Best Practices for the Cloud
Explore how to design fault-tolerant cloud applications by anticipating hardware and software failures, implementing automation, and ensuring scalability. Gain insights into leveraging elasticity, decoupling components, and parallel processing to build efficient, resilient cloud architectures optimized for high availability and performance.
We'll cover the following...
- Design for failure, and nothing will fail
- Questions that you need to ask yourself
- Questions that you need to ask
- Tactics for implementing the above best practice:
- Decouple your components
- Questions you need to ask:
- Implement elasticity
- To automate the deployment process:
- Benefits of bootstrapping your instances:
- AWS-specific tactics to automate your infrastructure
- Think parallel
- Tactics for parallelization:
- Tactics for implementing this best practice:
In this section, you will learn about designing the best practices that will help you build an application in the cloud.
Design for failure, and nothing will fail
Best practice: when designing cloud architectures, assume components will fail.
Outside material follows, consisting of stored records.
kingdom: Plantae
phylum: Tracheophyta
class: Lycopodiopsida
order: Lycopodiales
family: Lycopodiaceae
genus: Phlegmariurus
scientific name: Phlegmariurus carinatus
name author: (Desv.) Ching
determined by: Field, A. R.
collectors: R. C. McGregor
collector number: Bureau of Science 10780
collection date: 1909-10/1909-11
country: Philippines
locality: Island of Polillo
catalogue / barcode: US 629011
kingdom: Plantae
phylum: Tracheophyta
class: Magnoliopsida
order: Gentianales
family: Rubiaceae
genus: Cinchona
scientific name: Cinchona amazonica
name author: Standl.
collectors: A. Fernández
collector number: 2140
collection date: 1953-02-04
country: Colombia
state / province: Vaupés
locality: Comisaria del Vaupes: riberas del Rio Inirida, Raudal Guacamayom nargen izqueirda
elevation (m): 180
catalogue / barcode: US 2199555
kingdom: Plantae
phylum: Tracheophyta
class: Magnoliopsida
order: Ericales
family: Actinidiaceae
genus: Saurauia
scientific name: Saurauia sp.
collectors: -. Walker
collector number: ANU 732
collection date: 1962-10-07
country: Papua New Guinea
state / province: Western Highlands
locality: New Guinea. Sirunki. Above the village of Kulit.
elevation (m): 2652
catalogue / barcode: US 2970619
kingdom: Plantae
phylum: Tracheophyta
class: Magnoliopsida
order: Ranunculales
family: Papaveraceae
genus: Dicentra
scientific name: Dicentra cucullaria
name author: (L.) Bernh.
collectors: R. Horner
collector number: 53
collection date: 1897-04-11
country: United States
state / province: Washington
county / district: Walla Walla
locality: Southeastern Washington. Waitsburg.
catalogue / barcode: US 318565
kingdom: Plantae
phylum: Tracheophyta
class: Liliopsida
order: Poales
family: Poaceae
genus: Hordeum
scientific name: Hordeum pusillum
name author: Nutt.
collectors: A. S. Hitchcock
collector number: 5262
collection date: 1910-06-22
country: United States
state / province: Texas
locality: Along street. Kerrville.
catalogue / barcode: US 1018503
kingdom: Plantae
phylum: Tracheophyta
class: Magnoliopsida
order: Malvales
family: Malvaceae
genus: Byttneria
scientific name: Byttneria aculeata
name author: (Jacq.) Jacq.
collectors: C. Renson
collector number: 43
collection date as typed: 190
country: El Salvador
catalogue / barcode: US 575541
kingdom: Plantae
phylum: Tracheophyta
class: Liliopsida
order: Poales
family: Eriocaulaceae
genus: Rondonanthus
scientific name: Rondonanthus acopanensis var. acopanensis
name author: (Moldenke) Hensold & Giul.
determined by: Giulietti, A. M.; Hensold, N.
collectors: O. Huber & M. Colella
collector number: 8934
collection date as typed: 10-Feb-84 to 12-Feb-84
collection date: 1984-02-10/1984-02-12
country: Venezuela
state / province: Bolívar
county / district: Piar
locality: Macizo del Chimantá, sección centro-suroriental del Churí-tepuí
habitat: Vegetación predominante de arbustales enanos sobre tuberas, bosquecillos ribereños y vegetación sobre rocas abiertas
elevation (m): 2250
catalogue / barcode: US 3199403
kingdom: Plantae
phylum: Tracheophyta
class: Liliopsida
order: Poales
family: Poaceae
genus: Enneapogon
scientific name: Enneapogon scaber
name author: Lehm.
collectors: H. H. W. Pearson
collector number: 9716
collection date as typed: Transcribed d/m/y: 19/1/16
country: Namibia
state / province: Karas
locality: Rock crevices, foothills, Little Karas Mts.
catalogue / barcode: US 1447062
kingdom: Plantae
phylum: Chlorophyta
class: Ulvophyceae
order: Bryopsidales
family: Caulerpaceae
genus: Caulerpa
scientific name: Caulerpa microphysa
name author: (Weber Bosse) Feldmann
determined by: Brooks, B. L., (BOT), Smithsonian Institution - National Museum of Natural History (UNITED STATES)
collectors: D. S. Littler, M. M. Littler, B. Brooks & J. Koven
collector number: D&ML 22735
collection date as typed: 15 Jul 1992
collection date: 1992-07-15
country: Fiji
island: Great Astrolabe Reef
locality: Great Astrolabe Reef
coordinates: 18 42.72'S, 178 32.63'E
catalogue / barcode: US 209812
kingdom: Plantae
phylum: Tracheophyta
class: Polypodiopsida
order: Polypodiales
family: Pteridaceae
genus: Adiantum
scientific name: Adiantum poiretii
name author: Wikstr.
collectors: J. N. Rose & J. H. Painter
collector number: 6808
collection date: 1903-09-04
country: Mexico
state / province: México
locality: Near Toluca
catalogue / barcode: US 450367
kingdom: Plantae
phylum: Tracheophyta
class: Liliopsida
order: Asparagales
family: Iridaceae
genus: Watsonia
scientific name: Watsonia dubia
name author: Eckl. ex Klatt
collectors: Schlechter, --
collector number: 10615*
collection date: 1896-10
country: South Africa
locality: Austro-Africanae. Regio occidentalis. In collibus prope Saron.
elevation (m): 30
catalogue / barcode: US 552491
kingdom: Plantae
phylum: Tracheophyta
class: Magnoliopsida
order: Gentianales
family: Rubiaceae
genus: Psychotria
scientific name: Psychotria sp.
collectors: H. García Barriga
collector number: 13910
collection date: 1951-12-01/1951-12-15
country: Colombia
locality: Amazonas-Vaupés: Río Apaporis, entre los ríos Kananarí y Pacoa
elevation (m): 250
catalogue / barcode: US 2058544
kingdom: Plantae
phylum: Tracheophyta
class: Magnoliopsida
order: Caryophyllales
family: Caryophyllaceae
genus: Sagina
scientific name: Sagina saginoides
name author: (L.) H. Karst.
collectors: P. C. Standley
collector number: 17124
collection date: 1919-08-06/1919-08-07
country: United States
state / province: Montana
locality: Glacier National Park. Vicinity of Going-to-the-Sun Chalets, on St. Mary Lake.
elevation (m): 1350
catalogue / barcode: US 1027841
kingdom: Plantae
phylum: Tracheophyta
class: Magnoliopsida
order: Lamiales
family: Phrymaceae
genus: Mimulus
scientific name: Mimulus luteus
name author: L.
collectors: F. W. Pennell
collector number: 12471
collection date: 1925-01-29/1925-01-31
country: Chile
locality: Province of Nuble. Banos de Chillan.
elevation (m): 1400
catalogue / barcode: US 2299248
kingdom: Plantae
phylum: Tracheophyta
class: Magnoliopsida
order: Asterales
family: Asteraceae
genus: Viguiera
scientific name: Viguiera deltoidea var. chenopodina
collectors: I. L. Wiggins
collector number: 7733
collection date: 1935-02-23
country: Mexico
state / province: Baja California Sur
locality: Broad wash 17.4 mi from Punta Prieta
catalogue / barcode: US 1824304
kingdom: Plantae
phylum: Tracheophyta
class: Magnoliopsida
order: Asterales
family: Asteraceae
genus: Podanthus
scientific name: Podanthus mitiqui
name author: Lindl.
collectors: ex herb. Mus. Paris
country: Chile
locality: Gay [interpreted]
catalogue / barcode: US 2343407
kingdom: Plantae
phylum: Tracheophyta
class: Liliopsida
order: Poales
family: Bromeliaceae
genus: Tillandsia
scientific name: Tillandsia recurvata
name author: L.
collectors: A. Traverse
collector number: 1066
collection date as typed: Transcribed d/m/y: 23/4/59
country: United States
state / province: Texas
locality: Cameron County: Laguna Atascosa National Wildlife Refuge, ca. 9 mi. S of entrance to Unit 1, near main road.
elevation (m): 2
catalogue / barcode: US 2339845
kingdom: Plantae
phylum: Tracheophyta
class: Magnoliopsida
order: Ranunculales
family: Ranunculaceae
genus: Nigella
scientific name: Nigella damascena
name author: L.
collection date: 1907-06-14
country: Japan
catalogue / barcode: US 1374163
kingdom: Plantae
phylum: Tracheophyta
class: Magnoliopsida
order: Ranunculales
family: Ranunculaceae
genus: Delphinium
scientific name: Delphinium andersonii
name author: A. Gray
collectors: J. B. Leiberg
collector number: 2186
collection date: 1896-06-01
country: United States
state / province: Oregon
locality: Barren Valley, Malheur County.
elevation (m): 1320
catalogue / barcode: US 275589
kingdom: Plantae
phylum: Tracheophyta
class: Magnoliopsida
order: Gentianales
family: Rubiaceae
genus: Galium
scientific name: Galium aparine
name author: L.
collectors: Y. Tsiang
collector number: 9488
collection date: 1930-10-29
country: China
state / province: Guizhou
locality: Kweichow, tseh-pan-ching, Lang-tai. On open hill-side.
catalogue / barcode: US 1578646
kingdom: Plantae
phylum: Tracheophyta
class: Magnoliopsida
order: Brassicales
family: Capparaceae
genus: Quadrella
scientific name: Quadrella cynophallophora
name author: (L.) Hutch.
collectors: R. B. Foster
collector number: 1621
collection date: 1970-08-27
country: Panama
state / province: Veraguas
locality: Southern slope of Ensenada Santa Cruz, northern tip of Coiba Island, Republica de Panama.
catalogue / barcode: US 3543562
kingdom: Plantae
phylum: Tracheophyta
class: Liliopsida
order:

Always design, implement, and deploy systems with automated failure recovery.
In particular, assume that your hardware will fail. Assume that outages will occur. Assume that some disaster will strike your application. Assume you will be slammed with more requests per second than expected at some point.
If you realize that things will fail over time and incorporate that thinking into your architecture, build mechanisms to handle failure before disaster strikes, and adopt a scalable infrastructure, you will end up creating a fault-tolerant architecture optimized for the cloud.
Questions that you need to ask yourself
What happens if a node in your system fails? How do you recognize that failure? How do I replace that node? What kind of scenarios do I have to plan for? What are my single points of failure? If a load balancer is sitting in front of an array of application servers, what if that load balancer fails? If your architecture has master and secondary nodes, what happens if the master node fails? How does the failover occur, and how is a new secondary instantiated and brought into sync with the master? Just as you design for hardware failure, you also have to design for software failure.
Questions that you need to ask
What happens to my application if the dependent services change their interface? What if downstream service times out or returns an exception? What if the cache keys grow beyond the memory limit of an instance? Build mechanisms to handle that failure. For example, the following strategies can help in the event of failure:
- Have a coherent backup and restore strategy for your data and automate it.
- Build process threads that resume on reboot.
- Allow the state of the system to re-sync by reloading messages from queues.
- Keep pre-configured and pre-optimized virtual images to support on launch/boot.
- Avoid in-memory sessions or stateful user context; move that to data stores. Good cloud architectures should be impervious to reboots and re-launches. You can do this using a combination of Amazon SQS and Amazon SimpleDB; the overall controller architecture is very resilient to the types of failures listed in this section.